** start Text passage **

Provided by: liblapack-doc_3.12.0-3build1.1_all bug

NAME

       pttrf - pttrf: triangular factor

SYNOPSIS

   Functions
       subroutine cpttrf (n, d, e, info)
           CPTTRF
       subroutine dpttrf (n, d, e, info)
           DPTTRF
       subroutine spttrf (n, d, e, info)
           SPTTRF
       subroutine zpttrf (n, d, e, info)
           ZPTTRF

Detailed Description

Function Documentation

   subroutine cpttrf (integer n, real, dimension( * ) d, complex, dimension( * ) e, integer info)
       CPTTRF

       Purpose:

            CPTTRF computes the L*D*L**H factorization of a complex Hermitian
            positive definite tridiagonal matrix A.  The factorization may also
            be regarded as having the form A = U**H *D*U.

       Parameters
           N

                     N is INTEGER
                     The order of the matrix A.  N >= 0.

           D

                     D is REAL array, dimension (N)
                     On entry, the n diagonal elements of the tridiagonal matrix
                     A.  On exit, the n diagonal elements of the diagonal matrix
                     D from the L*D*L**H factorization of A.

           E

                     E is COMPLEX array, dimension (N-1)
                     On entry, the (n-1) subdiagonal elements of the tridiagonal
                     matrix A.  On exit, the (n-1) subdiagonal elements of the
                     unit bidiagonal factor L from the L*D*L**H factorization of A.

** end Text passage **

▶ Tasks and exercises
1) According to the pttrf manual page, what does CPTTRF compute?
2) Which lines of the records contain the string "number"? List each one in full, treating case as significant.

** start Data provided **

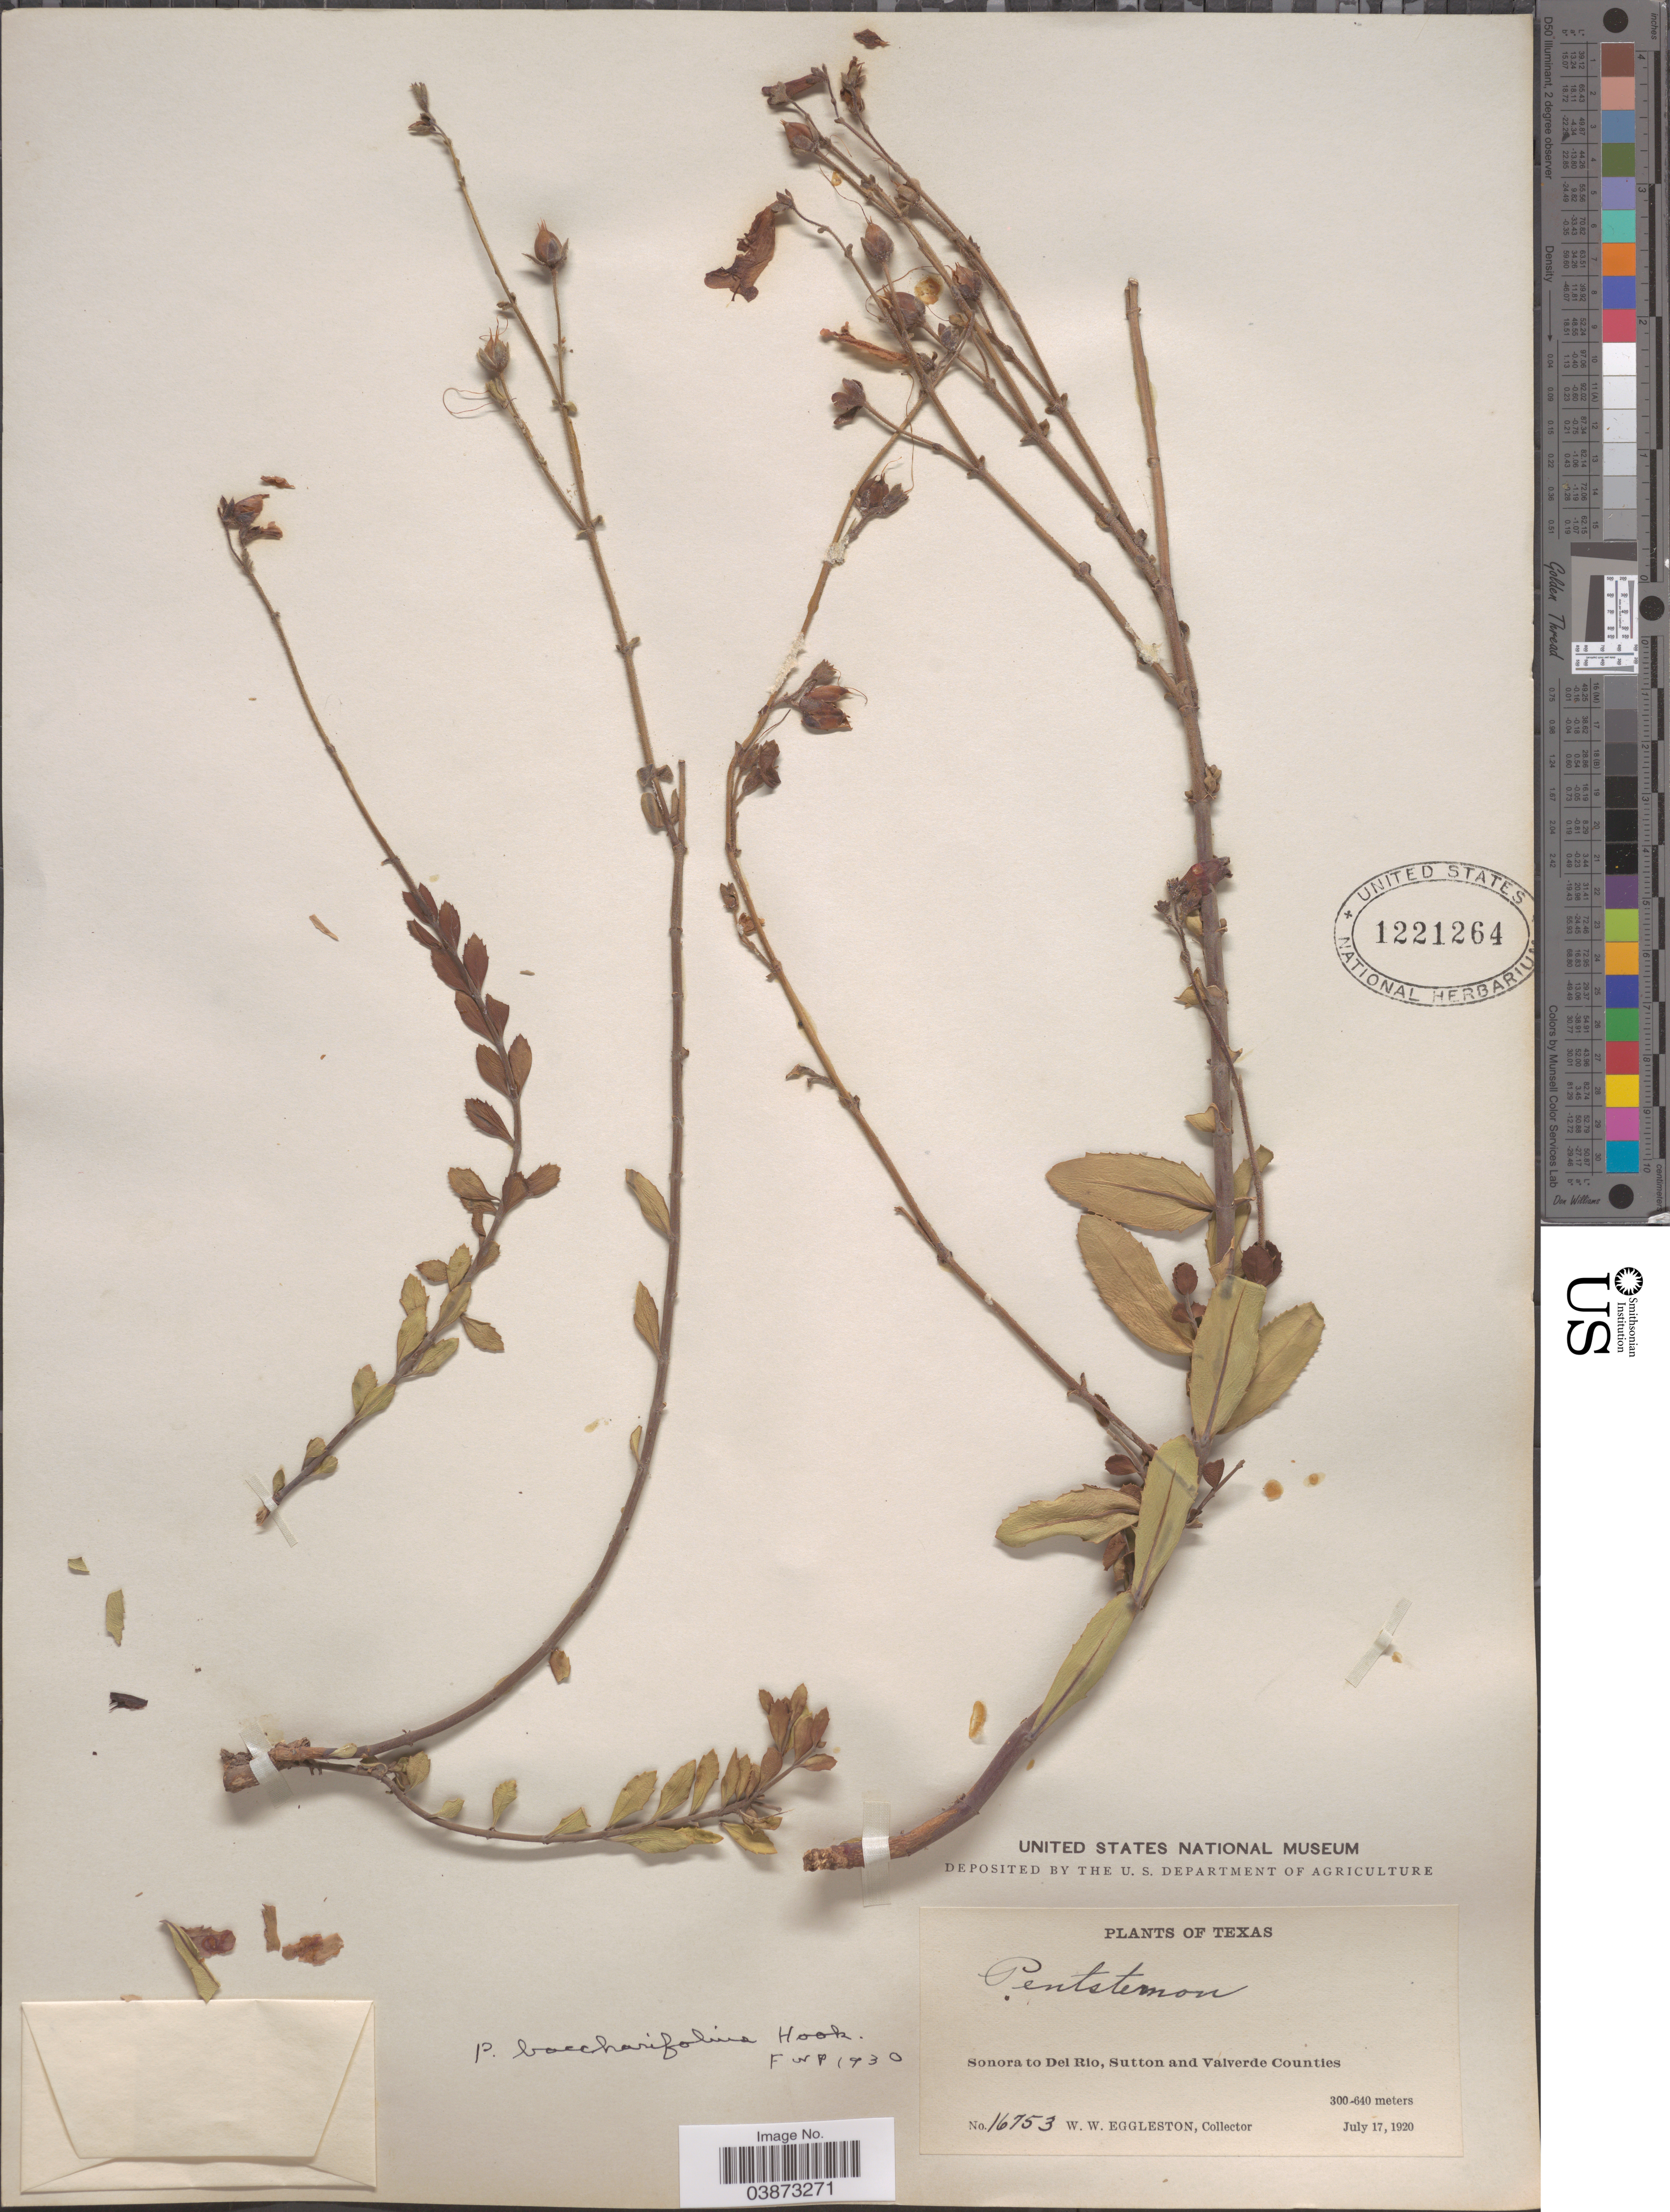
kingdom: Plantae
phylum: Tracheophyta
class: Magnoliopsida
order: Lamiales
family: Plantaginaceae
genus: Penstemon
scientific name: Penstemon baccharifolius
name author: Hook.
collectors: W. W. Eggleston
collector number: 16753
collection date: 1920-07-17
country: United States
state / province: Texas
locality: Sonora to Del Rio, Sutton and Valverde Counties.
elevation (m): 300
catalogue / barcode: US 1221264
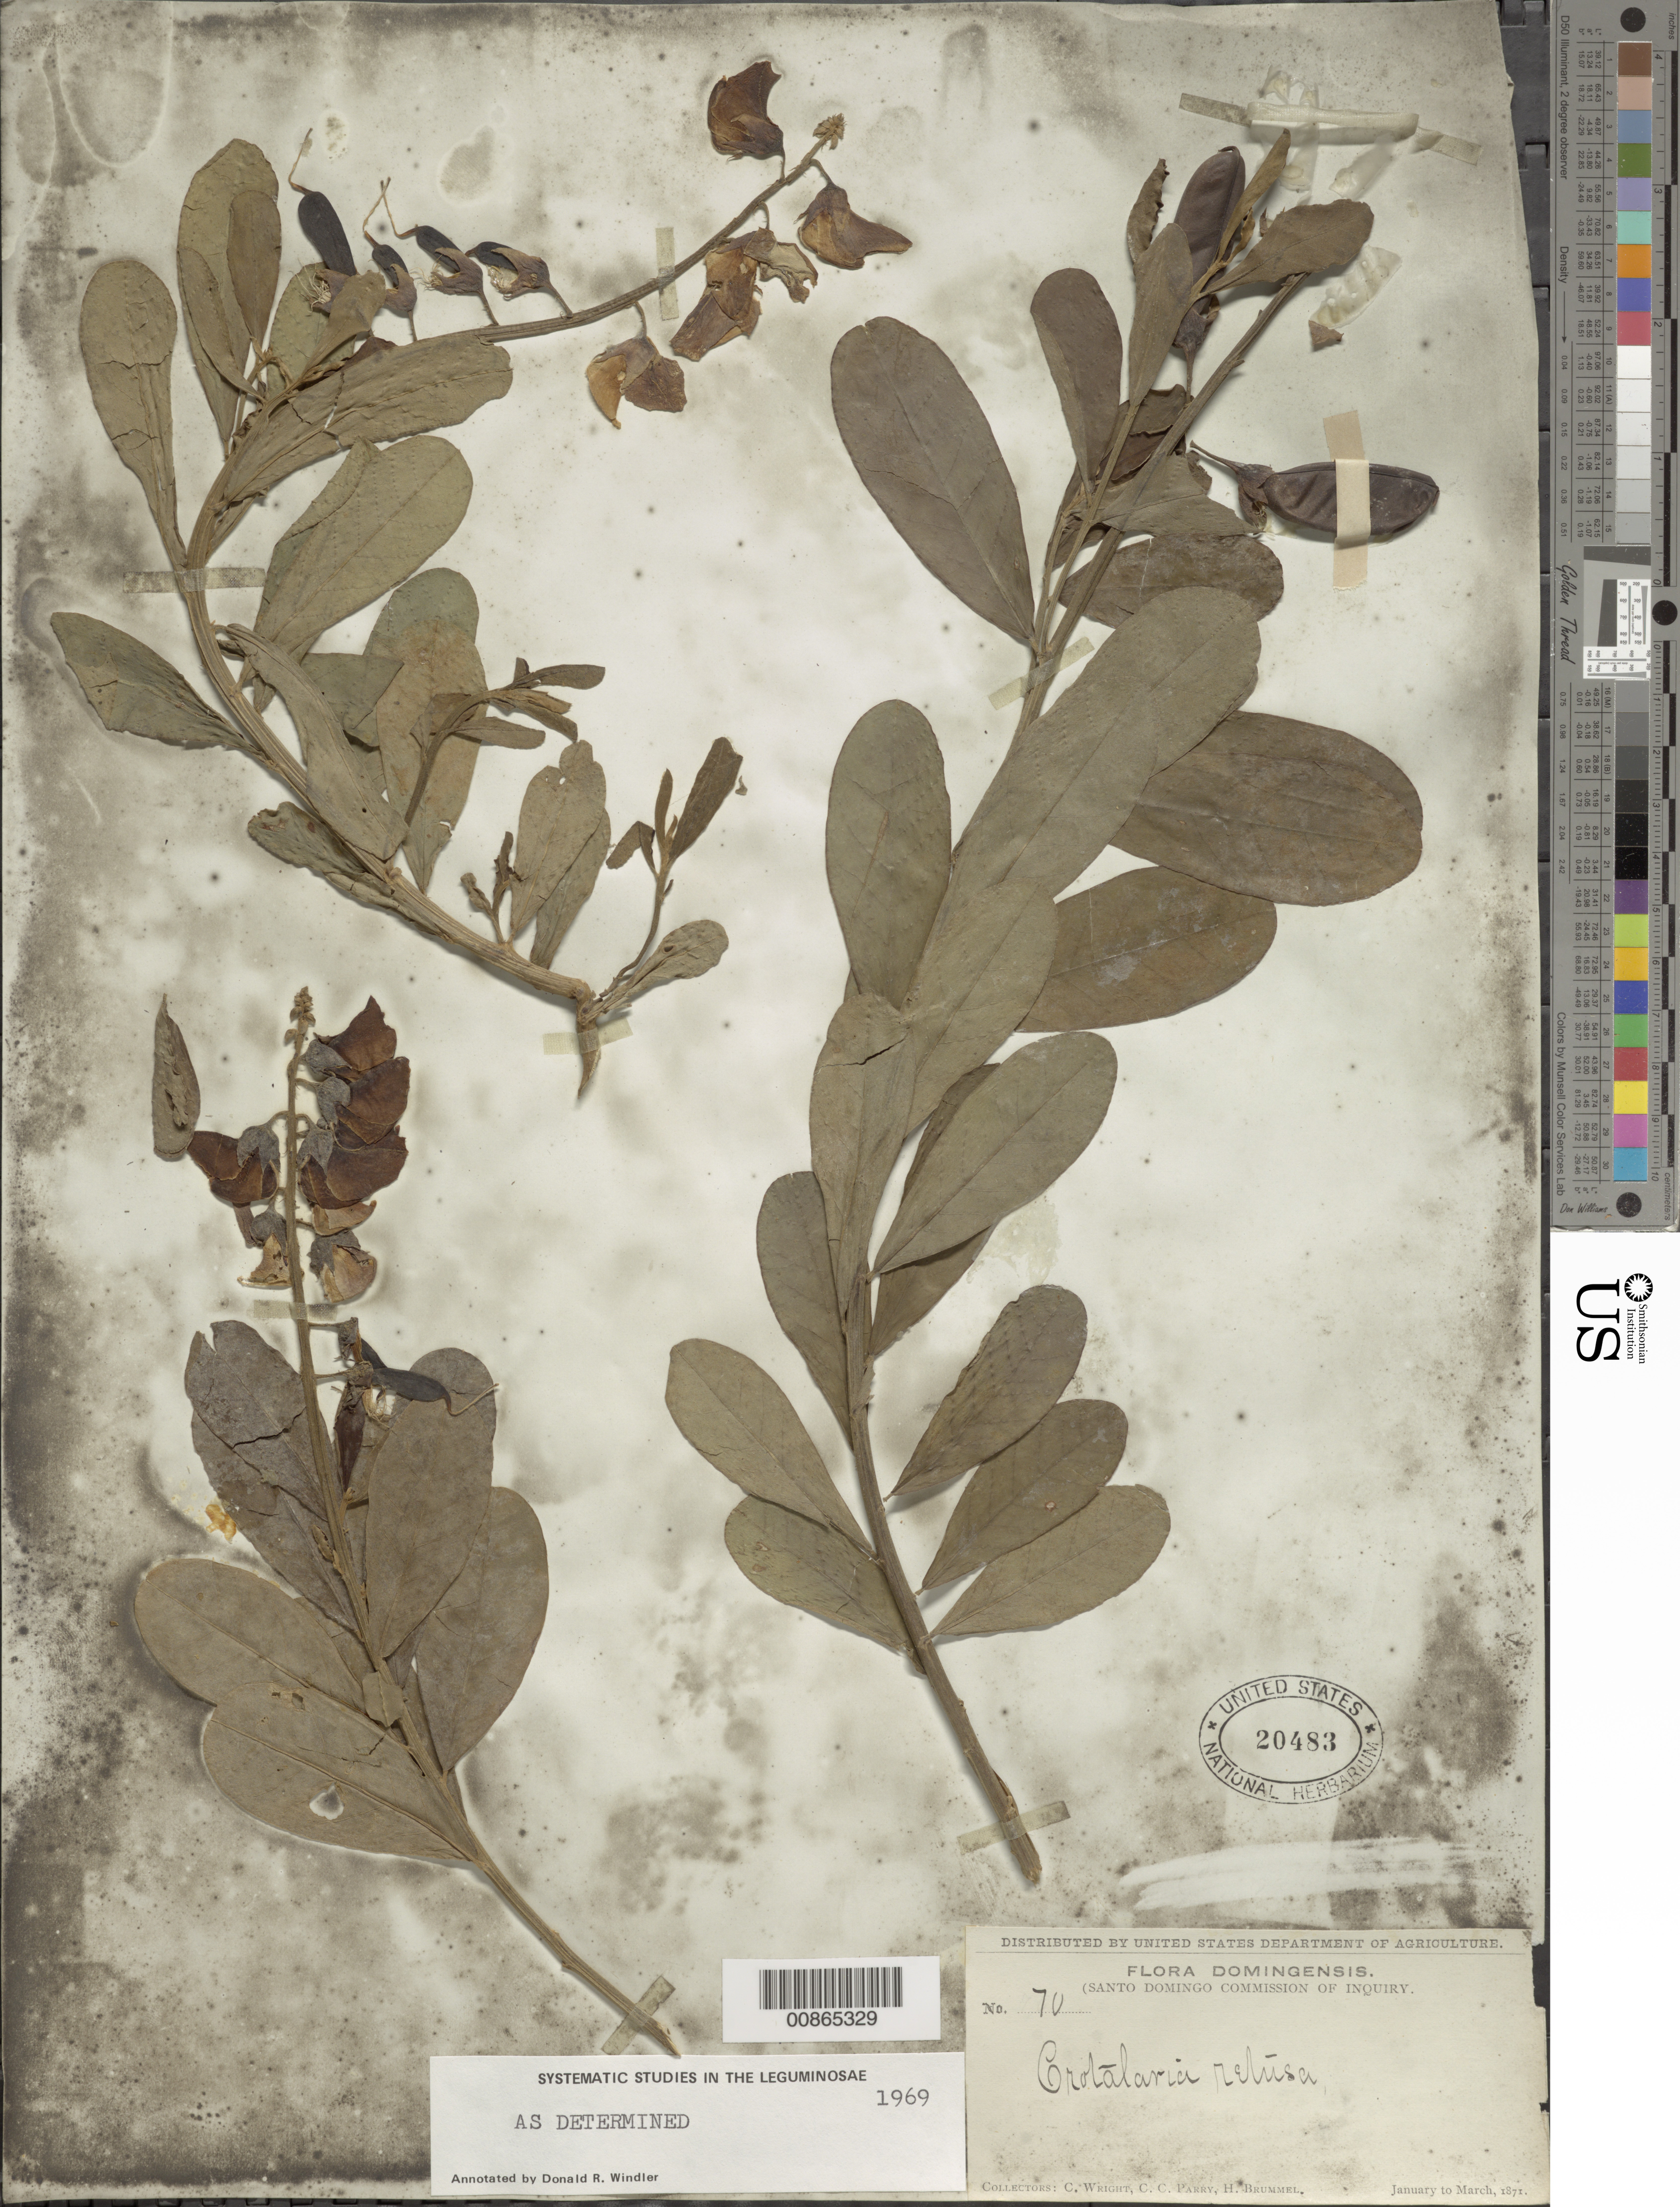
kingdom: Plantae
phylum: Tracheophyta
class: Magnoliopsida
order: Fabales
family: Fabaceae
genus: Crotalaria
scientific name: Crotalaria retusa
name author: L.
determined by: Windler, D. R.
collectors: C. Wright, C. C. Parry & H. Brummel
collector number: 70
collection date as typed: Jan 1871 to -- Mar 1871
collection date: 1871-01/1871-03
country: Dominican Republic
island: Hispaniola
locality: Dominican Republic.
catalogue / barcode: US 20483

** end Data provided **

▶ Responses for each task
1) CPTTRF computes the L*D*L**H factorization of a complex Hermitian positive definite tridiagonal matrix A.

2)
collector number: 16753
collector number: 70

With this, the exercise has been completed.